▶ What you need to do: For every line in the records below that holds "لمنظمة", make a copy.

▶ The data:
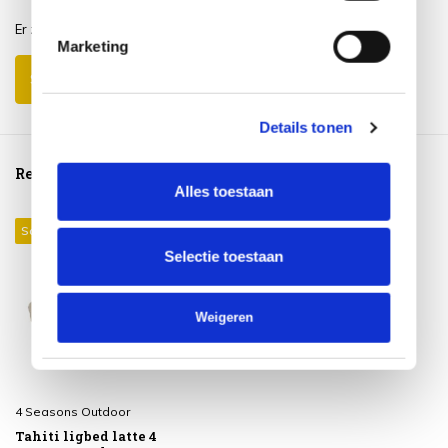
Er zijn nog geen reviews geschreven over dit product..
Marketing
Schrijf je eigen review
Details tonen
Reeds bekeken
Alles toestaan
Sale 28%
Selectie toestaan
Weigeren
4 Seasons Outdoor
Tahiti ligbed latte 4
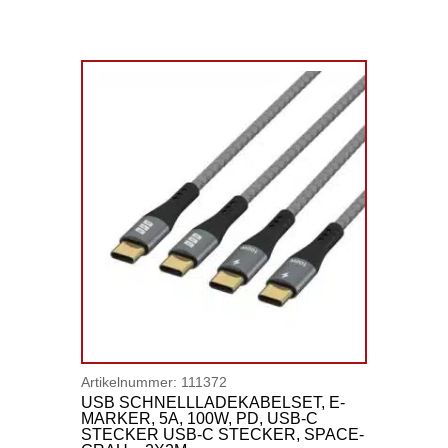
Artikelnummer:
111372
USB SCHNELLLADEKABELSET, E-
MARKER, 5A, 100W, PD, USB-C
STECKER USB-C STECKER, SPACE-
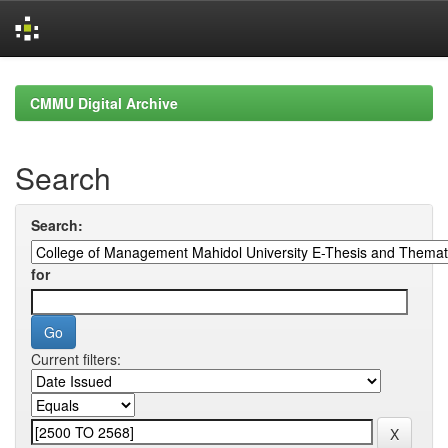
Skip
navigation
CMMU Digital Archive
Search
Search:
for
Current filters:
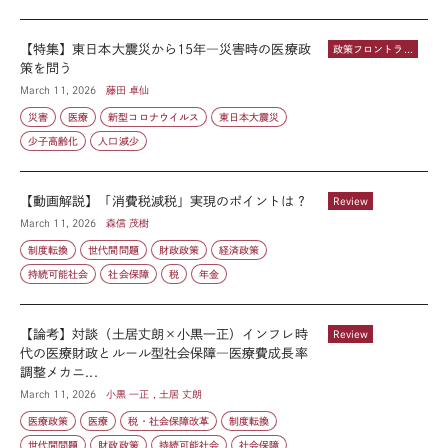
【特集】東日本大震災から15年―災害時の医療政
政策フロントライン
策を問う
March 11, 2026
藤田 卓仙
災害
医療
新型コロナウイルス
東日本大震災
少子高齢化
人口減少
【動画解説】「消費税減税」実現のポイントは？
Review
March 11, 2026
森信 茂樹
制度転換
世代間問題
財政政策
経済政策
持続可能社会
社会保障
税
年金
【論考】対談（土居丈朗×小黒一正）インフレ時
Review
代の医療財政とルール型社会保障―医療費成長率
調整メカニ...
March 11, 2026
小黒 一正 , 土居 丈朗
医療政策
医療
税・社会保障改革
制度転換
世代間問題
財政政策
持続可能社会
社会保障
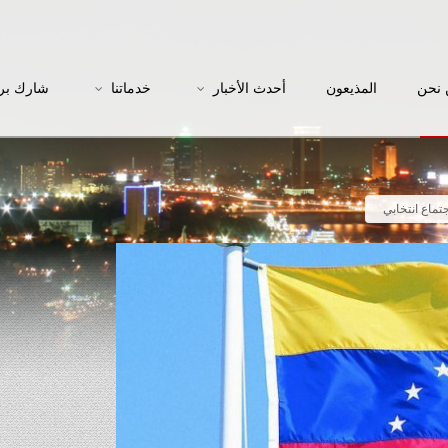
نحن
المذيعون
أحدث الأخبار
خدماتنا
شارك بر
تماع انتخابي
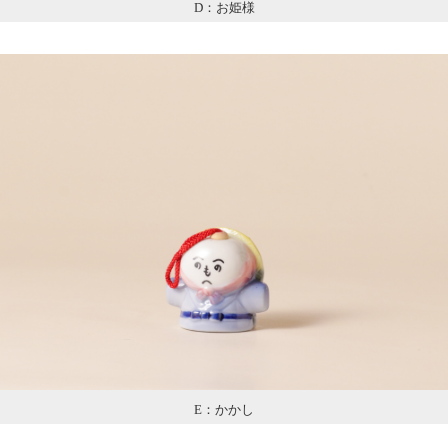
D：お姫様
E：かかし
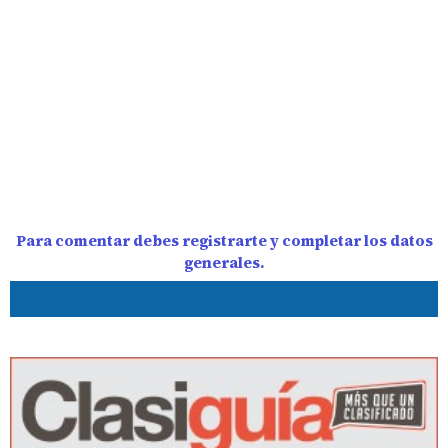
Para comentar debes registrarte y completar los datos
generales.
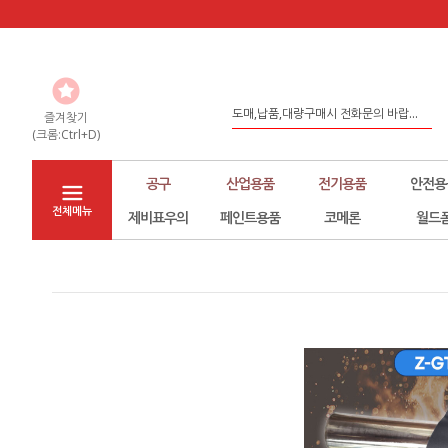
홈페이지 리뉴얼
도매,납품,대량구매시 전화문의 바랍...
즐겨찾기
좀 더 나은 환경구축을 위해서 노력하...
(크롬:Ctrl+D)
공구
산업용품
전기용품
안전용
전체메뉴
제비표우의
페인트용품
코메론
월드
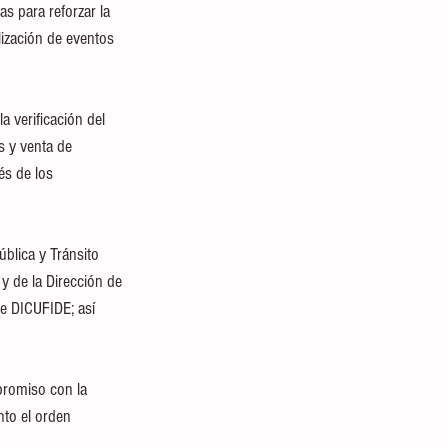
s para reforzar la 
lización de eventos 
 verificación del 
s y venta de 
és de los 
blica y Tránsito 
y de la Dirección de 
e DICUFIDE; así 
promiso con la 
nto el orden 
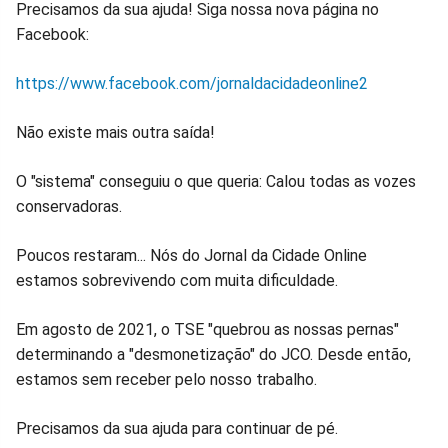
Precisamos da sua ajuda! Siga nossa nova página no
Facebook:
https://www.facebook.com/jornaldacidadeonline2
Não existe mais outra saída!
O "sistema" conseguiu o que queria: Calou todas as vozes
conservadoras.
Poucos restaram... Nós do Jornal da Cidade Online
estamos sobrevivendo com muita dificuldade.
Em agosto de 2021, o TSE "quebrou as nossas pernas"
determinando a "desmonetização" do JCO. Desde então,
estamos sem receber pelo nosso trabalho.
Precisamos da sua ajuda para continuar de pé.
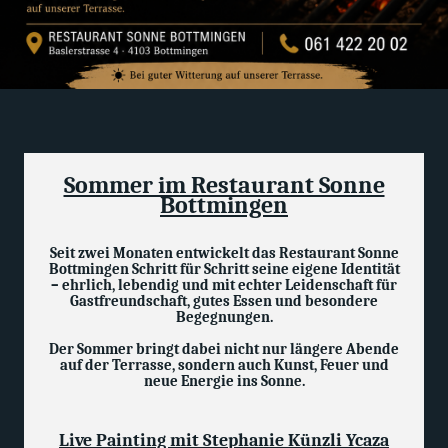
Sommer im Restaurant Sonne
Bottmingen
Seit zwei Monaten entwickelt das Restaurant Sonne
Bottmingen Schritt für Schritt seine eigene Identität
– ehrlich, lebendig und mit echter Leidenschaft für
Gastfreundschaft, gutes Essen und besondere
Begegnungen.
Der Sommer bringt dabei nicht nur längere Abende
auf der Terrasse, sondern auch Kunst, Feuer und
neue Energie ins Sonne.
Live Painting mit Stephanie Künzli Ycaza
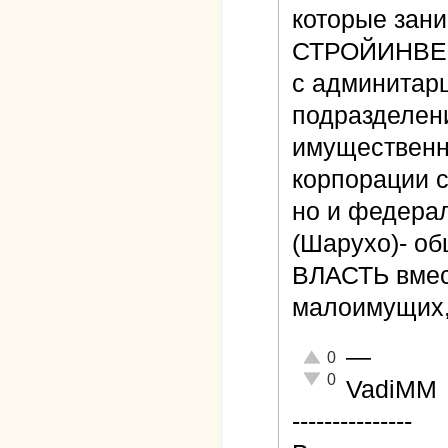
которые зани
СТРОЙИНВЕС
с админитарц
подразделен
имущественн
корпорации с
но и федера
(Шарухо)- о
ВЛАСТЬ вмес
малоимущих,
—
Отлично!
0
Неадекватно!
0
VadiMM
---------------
--
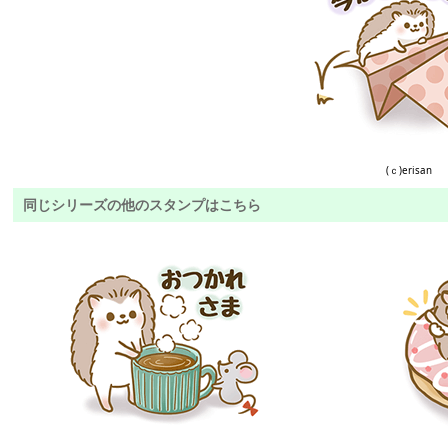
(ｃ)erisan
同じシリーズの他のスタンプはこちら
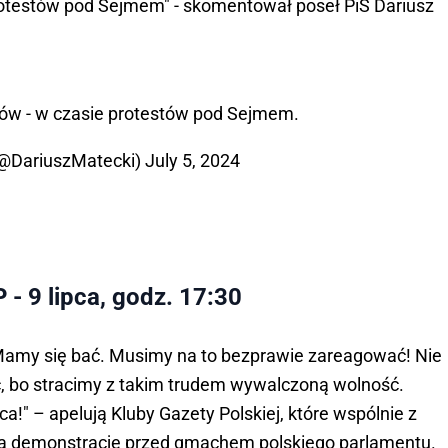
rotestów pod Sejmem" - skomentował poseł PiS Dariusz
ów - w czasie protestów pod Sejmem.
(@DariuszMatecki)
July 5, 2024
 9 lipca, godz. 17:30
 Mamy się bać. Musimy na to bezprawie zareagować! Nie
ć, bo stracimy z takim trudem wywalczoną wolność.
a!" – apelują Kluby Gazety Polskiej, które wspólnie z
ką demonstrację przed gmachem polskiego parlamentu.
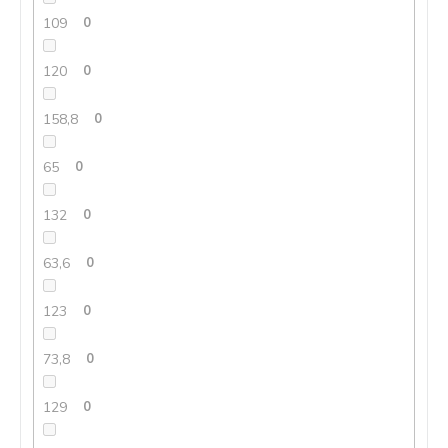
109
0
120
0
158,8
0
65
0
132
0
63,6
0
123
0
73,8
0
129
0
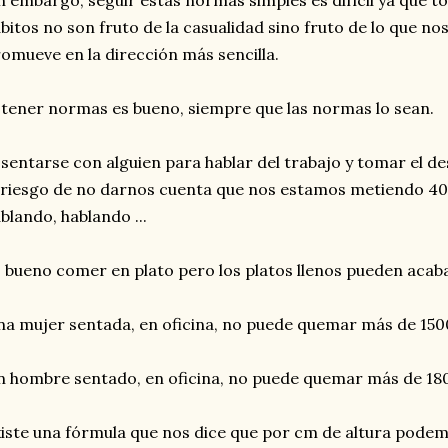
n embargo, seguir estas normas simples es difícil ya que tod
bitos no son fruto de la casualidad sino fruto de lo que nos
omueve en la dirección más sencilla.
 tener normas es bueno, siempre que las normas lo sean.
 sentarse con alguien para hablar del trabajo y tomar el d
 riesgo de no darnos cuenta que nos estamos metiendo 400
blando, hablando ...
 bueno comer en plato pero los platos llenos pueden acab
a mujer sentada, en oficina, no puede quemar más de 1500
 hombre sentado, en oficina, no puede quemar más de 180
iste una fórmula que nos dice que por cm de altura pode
--
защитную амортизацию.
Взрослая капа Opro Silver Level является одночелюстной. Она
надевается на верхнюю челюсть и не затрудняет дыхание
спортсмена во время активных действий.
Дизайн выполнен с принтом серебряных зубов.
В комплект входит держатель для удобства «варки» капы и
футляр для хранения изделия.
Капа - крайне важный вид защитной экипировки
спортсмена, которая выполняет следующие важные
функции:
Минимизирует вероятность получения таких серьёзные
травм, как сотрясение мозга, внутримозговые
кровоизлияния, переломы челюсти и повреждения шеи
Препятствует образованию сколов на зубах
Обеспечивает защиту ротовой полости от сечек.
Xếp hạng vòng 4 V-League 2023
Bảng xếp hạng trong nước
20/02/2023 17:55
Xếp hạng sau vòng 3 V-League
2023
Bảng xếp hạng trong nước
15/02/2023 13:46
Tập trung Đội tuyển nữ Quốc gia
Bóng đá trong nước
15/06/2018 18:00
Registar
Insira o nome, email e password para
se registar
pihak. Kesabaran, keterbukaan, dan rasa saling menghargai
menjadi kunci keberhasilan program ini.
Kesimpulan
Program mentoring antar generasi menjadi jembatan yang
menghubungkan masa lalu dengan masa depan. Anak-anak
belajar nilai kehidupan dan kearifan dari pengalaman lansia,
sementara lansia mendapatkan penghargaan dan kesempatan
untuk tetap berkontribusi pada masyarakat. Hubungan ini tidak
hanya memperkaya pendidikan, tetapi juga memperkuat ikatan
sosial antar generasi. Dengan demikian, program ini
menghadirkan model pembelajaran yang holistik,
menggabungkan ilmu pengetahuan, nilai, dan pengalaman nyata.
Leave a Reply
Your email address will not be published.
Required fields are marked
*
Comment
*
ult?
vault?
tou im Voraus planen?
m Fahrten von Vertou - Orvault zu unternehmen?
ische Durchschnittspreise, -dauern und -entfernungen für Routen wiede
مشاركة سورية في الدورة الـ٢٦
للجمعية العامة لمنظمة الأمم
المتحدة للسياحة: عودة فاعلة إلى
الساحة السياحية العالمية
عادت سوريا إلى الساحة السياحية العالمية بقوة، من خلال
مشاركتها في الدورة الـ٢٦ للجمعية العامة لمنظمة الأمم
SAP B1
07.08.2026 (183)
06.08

▶ Solution:
للجمعية العامة لمنظمة الأمم
مشاركتها في الدورة الـ٢٦ للجمعية العامة لمنظمة الأمم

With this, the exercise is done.